== Brano estratto

I terreni che coltivano una più ampia gamma di colture supporteranno anche una più ampia tipologia di pratiche agricole. Tali terreni, spiegano i ricercatori, supporteranno una maggiore diversità di habitat e una più ricca varietà di specie non coltivate. Paesaggi agricoli diversificati possono promuovere economie alimentari più locali e regionali, basate su un’ampia varietà di prodotti stagionali, tipicamente coltivati in aziende agricole familiari su piccola scala. Queste tendono a fornire benefici economici a una parte più ampia della comunità.
I governi devono considerare l’alimentazione come parte integrante dell’economia del settore pubblico, accanto ad aspetti quali la sanità e la tutela dell’ambiente. Gli alimenti prodotti localmente e di stagione possono essere più costosi, ma con il sostegno dei governi per regolare i prezzi e promuovere le economie alimentari locali e regionali, gli alimenti potrebbero rimanere accessibili.
Un sistema alimentare basato sulla diversità, concludono gli autori, potrebbe apportare benefici ambientali, ridurre le vulnerabilità climatiche e migliorare la salute e il benessere. Ma potrebbe anche trasformare le economie alimentari locali e regionali e fornire un accesso sicuro a prodotti nutrienti ad alcune delle persone più vulnerabili della società.

====
== Dati grezzi

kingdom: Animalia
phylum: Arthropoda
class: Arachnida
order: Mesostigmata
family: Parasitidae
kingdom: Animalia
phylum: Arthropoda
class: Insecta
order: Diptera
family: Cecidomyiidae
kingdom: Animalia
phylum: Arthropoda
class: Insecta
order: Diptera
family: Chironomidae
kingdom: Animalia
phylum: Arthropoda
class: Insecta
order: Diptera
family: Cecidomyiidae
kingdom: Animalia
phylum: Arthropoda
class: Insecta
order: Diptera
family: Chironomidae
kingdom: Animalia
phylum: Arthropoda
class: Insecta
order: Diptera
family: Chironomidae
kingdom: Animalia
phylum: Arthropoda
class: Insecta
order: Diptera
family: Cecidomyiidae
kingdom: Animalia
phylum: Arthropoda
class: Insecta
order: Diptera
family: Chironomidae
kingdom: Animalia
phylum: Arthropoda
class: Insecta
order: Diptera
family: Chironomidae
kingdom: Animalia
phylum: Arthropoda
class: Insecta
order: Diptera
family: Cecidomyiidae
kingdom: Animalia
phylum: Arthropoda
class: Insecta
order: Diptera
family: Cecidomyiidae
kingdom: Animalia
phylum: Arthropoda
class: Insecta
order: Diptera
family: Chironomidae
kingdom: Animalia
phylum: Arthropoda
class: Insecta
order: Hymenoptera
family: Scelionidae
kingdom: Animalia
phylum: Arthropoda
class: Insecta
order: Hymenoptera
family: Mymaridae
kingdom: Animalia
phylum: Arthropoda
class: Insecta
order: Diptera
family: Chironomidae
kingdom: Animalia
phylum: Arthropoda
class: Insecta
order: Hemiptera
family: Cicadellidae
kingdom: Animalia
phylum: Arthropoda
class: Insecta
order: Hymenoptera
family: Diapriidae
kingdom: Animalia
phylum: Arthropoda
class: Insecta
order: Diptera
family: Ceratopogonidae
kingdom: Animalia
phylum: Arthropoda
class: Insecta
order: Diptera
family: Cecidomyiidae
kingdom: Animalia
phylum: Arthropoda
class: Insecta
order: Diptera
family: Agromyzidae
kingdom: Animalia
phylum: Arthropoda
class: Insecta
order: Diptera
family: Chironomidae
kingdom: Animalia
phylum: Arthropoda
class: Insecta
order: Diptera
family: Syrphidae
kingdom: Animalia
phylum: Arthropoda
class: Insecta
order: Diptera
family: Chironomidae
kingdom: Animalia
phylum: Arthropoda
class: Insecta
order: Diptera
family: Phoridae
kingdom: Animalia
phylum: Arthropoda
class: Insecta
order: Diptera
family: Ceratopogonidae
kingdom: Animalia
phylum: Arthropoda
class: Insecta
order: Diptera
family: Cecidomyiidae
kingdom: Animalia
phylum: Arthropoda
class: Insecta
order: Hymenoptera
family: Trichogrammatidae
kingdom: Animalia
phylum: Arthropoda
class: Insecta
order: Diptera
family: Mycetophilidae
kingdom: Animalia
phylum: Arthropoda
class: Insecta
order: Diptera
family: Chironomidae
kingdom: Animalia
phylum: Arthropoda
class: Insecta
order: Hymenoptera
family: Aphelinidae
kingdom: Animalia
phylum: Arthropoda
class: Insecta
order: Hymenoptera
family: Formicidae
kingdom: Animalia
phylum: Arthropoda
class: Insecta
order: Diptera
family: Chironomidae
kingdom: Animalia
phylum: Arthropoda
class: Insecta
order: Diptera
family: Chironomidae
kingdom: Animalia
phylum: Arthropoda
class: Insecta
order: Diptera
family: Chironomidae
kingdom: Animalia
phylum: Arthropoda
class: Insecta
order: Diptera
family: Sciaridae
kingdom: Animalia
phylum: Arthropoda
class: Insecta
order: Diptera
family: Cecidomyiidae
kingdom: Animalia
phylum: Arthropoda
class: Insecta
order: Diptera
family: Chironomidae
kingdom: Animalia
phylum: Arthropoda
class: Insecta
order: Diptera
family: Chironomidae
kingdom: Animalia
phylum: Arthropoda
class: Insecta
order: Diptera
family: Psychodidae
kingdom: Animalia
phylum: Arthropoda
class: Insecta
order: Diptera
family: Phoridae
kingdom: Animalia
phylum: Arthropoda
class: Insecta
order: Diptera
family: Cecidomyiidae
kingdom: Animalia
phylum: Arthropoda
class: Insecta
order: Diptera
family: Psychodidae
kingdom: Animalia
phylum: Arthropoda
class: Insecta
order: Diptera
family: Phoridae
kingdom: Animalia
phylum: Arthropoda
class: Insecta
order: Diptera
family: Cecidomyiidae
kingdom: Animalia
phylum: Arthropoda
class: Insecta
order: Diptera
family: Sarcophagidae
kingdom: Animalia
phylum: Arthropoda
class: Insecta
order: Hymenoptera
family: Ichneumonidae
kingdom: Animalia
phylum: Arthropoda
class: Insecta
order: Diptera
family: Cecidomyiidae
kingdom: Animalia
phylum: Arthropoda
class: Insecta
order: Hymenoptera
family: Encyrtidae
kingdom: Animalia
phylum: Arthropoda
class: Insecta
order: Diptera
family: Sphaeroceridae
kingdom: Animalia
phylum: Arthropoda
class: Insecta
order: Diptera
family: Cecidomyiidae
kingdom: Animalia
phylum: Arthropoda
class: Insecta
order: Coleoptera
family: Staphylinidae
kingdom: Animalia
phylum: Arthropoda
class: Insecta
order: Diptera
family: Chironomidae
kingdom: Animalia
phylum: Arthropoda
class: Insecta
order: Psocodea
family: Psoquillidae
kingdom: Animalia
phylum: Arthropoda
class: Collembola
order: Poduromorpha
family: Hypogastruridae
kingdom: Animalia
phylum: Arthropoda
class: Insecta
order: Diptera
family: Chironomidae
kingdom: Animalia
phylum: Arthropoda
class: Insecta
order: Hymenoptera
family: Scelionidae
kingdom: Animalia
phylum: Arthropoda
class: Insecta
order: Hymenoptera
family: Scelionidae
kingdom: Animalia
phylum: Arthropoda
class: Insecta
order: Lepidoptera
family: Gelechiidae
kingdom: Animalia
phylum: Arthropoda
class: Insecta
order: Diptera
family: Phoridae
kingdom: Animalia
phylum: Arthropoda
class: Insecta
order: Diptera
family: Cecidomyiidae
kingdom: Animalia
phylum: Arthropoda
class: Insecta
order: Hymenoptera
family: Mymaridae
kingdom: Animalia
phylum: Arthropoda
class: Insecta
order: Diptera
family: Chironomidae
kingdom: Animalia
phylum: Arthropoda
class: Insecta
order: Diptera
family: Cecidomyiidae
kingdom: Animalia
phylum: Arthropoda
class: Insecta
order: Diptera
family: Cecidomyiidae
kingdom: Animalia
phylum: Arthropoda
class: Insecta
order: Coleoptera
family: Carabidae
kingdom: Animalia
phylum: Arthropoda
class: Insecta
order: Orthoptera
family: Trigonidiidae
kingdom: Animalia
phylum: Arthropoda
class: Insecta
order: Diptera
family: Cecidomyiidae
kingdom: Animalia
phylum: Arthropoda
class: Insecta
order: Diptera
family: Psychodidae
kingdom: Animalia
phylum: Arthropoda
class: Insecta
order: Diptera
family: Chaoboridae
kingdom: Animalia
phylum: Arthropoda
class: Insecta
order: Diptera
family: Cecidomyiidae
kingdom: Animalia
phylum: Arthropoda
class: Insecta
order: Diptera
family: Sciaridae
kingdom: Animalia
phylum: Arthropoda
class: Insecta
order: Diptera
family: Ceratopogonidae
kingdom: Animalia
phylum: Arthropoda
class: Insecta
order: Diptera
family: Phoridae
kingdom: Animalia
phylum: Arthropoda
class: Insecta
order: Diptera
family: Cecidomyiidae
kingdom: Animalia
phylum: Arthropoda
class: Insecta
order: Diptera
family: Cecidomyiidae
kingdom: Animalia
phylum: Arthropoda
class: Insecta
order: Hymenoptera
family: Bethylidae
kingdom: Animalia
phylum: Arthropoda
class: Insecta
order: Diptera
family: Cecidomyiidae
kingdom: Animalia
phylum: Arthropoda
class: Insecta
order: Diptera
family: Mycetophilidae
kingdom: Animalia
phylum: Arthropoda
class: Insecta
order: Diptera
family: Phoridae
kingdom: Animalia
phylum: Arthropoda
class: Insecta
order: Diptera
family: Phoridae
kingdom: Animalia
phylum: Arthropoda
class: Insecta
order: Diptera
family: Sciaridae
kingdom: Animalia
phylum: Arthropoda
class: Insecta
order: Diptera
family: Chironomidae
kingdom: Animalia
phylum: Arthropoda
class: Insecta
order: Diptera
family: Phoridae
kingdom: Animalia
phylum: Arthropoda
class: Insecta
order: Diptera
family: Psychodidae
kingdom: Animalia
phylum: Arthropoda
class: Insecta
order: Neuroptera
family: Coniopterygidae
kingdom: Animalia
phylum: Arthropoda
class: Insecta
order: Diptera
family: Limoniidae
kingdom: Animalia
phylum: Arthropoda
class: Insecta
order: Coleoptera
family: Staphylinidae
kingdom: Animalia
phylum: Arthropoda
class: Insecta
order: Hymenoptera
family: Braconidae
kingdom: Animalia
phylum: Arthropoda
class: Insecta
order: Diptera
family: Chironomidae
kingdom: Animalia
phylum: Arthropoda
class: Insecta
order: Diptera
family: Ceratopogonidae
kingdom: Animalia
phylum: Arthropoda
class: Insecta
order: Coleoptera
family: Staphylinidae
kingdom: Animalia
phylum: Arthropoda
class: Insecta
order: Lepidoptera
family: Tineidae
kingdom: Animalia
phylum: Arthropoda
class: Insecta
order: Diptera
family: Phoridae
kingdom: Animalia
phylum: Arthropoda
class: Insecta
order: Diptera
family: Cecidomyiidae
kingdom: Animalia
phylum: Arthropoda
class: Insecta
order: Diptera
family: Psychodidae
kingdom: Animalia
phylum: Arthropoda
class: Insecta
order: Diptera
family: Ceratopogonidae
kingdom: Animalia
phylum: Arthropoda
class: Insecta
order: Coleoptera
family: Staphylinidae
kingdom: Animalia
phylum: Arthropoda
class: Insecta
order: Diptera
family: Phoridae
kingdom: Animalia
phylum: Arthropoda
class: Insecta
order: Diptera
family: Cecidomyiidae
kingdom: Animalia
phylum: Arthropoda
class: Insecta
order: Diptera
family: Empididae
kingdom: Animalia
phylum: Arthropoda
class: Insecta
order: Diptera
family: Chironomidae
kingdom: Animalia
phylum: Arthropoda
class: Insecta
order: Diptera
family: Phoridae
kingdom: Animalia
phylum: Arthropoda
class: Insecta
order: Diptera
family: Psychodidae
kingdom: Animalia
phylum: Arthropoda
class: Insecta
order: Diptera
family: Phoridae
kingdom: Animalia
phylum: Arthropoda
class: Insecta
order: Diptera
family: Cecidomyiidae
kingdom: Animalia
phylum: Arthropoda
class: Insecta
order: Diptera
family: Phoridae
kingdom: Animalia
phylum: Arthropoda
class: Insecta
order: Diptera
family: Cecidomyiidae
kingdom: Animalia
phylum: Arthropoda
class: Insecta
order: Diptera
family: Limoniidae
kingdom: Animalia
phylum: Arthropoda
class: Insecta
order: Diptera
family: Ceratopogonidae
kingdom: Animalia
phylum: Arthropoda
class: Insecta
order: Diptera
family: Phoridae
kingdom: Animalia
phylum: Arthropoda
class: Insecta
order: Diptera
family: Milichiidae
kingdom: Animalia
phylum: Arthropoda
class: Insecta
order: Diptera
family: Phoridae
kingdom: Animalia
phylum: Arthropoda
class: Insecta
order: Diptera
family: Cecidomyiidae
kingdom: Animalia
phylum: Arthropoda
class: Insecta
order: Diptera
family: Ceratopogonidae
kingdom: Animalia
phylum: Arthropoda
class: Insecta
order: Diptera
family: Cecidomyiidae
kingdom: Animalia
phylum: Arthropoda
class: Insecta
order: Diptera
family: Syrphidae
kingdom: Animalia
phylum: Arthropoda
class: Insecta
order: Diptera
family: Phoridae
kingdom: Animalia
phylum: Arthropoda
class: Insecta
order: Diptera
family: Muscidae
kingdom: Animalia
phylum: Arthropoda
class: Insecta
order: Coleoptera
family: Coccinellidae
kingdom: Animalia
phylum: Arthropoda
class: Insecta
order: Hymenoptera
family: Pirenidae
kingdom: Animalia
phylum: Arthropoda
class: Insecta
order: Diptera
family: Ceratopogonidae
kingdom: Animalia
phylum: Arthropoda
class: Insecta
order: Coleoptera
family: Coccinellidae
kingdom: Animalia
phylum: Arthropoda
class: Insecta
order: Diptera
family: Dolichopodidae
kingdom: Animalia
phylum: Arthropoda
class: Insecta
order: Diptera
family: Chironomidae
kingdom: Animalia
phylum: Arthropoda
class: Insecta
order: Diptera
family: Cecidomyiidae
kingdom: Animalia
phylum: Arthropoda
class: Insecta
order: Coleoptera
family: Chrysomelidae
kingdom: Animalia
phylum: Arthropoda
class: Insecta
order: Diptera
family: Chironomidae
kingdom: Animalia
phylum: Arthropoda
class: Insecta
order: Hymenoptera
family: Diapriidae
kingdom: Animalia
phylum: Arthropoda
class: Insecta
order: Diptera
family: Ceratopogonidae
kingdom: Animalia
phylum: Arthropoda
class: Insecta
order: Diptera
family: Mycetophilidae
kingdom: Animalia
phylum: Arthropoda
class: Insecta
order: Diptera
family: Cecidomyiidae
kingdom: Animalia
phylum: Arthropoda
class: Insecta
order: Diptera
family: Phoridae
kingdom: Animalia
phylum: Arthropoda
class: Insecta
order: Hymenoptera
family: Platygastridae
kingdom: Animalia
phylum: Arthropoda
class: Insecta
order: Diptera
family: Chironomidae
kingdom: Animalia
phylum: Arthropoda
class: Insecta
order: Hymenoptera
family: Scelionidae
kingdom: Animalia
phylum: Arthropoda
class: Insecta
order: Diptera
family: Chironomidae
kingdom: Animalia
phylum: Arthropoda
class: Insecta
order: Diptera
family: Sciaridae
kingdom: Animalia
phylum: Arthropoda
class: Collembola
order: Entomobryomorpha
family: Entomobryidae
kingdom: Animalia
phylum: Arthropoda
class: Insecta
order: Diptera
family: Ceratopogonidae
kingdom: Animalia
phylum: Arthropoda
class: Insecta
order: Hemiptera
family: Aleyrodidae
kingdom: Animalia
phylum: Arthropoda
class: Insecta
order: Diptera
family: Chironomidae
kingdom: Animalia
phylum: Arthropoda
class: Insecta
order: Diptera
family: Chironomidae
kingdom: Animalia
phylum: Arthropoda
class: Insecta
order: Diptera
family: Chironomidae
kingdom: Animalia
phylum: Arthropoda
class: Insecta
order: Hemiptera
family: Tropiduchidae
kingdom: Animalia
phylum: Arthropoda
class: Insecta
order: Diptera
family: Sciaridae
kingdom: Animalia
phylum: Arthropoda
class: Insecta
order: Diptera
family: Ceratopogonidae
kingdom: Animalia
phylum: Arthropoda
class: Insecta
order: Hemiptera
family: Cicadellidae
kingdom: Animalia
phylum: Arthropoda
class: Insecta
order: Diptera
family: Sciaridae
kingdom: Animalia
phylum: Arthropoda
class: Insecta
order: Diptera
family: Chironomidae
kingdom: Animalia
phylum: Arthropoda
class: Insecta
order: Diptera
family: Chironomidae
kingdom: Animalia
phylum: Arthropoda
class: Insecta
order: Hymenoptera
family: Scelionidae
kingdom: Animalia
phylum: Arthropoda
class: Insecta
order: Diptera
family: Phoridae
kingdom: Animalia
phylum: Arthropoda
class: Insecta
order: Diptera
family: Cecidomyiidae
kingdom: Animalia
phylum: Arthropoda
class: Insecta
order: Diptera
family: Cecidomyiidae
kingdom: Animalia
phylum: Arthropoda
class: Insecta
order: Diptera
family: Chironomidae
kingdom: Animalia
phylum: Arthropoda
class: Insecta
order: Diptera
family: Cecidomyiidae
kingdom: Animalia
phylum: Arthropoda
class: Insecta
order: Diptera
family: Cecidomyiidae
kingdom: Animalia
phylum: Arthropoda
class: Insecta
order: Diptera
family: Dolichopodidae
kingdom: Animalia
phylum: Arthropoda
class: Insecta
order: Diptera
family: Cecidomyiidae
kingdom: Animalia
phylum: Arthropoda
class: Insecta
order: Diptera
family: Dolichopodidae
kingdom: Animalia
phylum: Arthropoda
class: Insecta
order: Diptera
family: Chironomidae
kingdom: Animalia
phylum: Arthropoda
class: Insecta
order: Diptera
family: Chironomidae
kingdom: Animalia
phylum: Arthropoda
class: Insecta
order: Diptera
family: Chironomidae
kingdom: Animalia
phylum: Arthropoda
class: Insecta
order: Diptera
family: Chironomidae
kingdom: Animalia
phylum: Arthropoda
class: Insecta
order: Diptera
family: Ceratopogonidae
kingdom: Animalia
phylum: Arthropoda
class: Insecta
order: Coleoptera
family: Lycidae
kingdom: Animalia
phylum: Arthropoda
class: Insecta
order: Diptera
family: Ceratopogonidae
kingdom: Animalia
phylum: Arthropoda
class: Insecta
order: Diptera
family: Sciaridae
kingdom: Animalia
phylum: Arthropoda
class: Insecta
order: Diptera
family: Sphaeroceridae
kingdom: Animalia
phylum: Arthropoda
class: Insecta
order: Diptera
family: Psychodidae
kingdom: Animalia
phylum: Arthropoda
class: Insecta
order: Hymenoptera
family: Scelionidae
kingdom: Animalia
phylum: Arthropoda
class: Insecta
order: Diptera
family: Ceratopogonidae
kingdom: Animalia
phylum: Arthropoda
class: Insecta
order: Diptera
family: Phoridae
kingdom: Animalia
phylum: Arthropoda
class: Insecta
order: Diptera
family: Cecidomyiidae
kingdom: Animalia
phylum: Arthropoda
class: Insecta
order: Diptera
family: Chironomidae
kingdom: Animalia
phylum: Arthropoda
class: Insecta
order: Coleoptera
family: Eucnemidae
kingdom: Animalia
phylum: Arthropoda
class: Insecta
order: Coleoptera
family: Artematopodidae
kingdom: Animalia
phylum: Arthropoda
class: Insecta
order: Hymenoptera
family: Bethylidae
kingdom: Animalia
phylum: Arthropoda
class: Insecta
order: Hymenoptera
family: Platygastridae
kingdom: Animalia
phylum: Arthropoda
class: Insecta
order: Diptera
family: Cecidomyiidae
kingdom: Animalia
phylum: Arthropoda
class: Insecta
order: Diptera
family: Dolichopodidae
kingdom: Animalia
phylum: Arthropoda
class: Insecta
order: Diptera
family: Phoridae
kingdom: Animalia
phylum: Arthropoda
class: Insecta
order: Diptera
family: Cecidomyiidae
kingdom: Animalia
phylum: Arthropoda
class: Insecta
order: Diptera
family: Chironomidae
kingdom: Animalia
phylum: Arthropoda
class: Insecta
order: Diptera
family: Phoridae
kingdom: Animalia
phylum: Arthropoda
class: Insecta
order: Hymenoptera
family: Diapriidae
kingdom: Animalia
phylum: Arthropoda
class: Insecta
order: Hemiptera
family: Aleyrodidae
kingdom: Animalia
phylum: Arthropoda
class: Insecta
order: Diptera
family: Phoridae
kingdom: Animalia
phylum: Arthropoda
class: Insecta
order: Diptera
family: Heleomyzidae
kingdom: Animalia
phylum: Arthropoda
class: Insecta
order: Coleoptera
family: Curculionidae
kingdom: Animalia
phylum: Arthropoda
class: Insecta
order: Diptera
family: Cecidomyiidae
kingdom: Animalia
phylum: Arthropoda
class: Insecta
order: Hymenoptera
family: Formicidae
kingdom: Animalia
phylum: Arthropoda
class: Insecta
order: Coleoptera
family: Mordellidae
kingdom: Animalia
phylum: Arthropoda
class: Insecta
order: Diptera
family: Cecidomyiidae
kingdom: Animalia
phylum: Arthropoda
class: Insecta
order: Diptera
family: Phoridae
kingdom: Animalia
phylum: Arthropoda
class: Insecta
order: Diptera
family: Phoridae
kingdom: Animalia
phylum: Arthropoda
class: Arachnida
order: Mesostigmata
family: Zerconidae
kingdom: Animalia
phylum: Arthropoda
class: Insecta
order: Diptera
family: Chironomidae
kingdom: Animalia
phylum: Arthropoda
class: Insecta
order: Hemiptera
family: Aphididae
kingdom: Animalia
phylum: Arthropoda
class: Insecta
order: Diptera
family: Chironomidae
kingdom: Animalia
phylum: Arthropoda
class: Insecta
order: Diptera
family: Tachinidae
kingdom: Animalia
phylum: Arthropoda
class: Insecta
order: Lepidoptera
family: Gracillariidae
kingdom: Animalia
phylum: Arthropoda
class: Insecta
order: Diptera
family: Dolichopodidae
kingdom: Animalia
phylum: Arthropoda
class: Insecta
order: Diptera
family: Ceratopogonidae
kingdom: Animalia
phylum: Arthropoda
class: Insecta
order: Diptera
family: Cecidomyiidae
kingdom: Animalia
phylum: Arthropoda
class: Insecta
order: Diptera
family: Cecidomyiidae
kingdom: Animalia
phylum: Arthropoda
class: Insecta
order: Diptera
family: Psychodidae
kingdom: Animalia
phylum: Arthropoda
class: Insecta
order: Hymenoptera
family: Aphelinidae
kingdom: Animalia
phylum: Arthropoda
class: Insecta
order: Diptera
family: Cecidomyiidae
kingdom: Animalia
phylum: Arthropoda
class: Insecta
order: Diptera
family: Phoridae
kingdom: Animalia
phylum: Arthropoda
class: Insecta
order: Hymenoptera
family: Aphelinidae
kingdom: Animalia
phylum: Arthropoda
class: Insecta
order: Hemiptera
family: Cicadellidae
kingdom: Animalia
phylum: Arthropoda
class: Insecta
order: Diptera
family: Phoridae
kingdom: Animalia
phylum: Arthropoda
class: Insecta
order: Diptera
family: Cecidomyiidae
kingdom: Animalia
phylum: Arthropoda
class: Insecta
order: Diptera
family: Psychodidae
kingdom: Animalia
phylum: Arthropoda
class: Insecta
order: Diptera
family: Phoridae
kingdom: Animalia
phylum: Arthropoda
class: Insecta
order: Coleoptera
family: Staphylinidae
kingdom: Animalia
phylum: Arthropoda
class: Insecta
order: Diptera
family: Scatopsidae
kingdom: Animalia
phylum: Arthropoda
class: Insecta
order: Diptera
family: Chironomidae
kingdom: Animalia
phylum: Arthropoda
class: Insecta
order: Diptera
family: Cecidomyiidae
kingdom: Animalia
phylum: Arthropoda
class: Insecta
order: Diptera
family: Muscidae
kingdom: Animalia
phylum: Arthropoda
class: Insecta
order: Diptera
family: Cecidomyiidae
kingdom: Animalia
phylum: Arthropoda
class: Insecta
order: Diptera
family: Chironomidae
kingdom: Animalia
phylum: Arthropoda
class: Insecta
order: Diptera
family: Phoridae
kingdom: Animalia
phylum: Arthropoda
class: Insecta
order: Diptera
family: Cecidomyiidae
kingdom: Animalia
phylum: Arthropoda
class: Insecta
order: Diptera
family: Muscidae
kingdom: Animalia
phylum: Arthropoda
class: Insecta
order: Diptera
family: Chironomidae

====

_Problema breve 1_
Risponda alle seguenti domande sul brano relativo all'agricoltura diversificata.
(a) In quale tipo di aziende agricole vengono tipicamente coltivati i prodotti stagionali?
(b) Accanto a quali aspetti i governi devono considerare l'alimentazione come parte integrante dell'economia del settore pubblico?
(c) Secondo gli autori, a chi potrebbe fornire un accesso sicuro a prodotti nutrienti un sistema alimentare basato sulla diversità?
_Problema breve 2_
Trascriva senza alcuna modifica il tratto del brano sull'agricoltura diversificata che va da "I governi devono" fino a "potrebbero rimanere accessibili.".

_Risposta completa 1_
(a) Vengono coltivati in aziende agricole familiari su piccola scala.
(b) Accanto alla sanità e alla tutela dell'ambiente.
(c) Ad alcune delle persone più vulnerabili della società.

_Risposta completa 2_
I governi devono considerare l’alimentazione come parte integrante dell’economia del settore pubblico, accanto ad aspetti quali la sanità e la tutela dell’ambiente. Gli alimenti prodotti localmente e di stagione possono essere più costosi, ma con il sostegno dei governi per regolare i prezzi e promuovere le economie alimentari locali e regionali, gli alimenti potrebbero rimanere accessibili.